**Work item**
Set down, word for word, the stretch of lines from the one containing "- [ ] JOIN 쿼리 최적화" to the end of the records below.

*****

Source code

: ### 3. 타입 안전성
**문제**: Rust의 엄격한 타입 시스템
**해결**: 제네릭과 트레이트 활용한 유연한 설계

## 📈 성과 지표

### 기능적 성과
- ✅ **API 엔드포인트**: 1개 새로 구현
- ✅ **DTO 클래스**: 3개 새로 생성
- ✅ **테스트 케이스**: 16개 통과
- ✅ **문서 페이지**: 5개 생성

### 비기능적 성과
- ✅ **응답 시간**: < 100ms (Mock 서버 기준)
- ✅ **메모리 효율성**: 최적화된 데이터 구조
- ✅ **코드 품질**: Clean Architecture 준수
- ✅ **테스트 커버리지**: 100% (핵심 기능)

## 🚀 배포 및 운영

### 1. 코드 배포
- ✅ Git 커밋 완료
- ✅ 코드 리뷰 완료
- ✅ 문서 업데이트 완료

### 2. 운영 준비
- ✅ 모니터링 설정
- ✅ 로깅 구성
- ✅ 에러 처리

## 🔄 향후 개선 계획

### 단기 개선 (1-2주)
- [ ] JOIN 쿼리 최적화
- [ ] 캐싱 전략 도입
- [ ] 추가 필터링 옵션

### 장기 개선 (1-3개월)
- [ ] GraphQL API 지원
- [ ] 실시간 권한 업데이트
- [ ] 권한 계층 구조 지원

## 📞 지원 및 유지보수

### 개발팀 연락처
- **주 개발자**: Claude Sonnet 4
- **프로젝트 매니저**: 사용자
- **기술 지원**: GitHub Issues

*****

**Problem solution**
- [ ] JOIN 쿼리 최적화
- [ ] 캐싱 전략 도입
- [ ] 추가 필터링 옵션

### 장기 개선 (1-3개월)
- [ ] GraphQL API 지원
- [ ] 실시간 권한 업데이트
- [ ] 권한 계층 구조 지원

## 📞 지원 및 유지보수

### 개발팀 연락처
- **주 개발자**: Claude Sonnet 4
- **프로젝트 매니저**: 사용자
- **기술 지원**: GitHub Issues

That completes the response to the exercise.